This Week In The Business: Or Your Money Back

This Week In The Business: Or Your Money Back

“The game was a failure. We could not do, in good conscience, volume 2 and volume 3.” — Steve Escalante, GM of Afro Samurai 2 publisher Versus Evil, explaining why the game was pulled from PSN and refunds issues to all customers.

Elsewhere in the business of gaming this week…

QUOTE | “No one really gives a shit.” — Paradox CEO Fredrik Wester, explaining why Crusader Kings II has had a broken tutorial for a year. Most players learn how to play from YouTube anyway, so the studio has focused resources on improving other parts of the game.

QUOTE | “You’re almost paralysed when you have something successful because it’s like, ‘Holy shit. We did that? Do it again?’” — EA Visceral’s Amy Hennig, suggesting impostor syndrome is a common affliction for AAA and indie developers alike.

QUOTE | “I said to a couple of the people I ultimately had to decline, ‘At the end of the day, unless an extinction event meteor lands in fucking Paris or Montreal, the game I’m being offered here will ship.

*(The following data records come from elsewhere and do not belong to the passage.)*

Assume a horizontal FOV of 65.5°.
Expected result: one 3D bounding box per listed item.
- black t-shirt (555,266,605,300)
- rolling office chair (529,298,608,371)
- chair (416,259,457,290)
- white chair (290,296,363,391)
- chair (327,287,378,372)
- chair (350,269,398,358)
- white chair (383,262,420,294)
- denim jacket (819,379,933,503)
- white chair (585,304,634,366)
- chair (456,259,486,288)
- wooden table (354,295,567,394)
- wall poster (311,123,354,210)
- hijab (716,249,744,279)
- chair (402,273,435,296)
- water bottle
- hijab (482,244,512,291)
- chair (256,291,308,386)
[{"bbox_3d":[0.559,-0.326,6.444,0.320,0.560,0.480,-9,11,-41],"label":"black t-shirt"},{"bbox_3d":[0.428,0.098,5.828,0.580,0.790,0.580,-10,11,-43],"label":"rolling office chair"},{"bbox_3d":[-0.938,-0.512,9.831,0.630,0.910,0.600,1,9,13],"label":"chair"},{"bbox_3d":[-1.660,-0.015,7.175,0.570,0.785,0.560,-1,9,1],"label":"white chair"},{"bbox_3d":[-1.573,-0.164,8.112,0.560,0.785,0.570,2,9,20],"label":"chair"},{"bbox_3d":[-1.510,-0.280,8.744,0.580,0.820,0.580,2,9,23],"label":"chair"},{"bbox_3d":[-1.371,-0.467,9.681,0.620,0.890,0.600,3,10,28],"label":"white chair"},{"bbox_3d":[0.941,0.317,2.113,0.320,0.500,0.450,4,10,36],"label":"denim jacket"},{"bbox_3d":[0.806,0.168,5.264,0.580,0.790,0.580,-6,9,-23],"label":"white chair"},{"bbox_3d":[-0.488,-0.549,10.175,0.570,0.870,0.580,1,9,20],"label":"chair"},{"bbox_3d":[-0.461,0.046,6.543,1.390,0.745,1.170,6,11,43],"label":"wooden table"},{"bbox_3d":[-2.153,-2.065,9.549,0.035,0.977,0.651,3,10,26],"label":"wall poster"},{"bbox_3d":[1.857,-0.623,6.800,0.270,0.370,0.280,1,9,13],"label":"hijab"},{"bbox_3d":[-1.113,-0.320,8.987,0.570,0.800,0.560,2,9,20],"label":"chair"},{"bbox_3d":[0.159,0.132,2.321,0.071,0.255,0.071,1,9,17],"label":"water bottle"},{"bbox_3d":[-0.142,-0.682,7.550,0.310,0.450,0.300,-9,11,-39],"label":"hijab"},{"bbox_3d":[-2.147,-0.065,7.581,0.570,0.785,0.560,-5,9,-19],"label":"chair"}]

And no one else can make that promise to me.” — Ubisoft Toronto’s Clint Hocking (in an interview conducted hours before last week’s terrorist attacks on Paris), explaining why he chose to return to Ubisoft.

QUOTE | “Nintendo will defend its products and its innovations, even if it must do so multiple times in different places and over many years.” — Nintendo of America’s Director of Litigation and Compliance Ajay Singh, performing the modern-day equivalent of leaving the heads of frivolous patent suit plaintiffs at the city walls as a warning to all others.

QUOTE | “If you’re really passionate about something, I would advise anybody that you should get some skin in the game. And you shouldn’t see it as suffering because it isn’t, because you’re enjoying what you’re doing.” — Eidos life president Ian Livingston, pulling a lesson from that time he lived in a van for three months and showered at a local squash club.

QUOTE | “You just cannot monetise cosmetic things or stuff on the margins. Selling little costume changes is a dated sales mechanic that rarely works anymore.” — Chillingo director of developer relations Levi Buchanan, telling free-to-play developers it’s crucial to let gamers pay for faster progression.

STAT | 1.87 million — The number of digital copies Fallout 4 sold in its first three days of release, according to research firm Superdata. CEO Joost van Dreunen said it was evidence PC gamers are willing to pay full price for select titles.

STAT | 1 million — The number of units sold by Starcraft II expansion Legacy of the Void in its first 24 hours on sale. The previous expansion, Heart of the Swarm, sold 1.1 million units in two days on sale.

QUOTE | “Despite many misconceptions, Big Spenders on mobile are the core gamer demographic we see on other traditional platforms.” — Market research firm Newzoo, upon discovering 71 per cent of big spenders on mobile (paying $US25+ monthly) are also big spenders on console gaming.

QUOTE | “I think the reality is, the next one to three years, it’s probably going to take some time to build up a sizable marketplace and you might see alternative uses for virtual reality first before it becomes gaming.” — EA CFO Blake Jorgensen, explaining why the publisher is taking a wait-and-see approach to making VR games.

STAT | 90 per cent — The percentage of mobile first-person shooter players who are male, according to DeltaDNA. The genre with the largest gender disparity going the other way was hidden object games, with 89 per cent of the player base being female.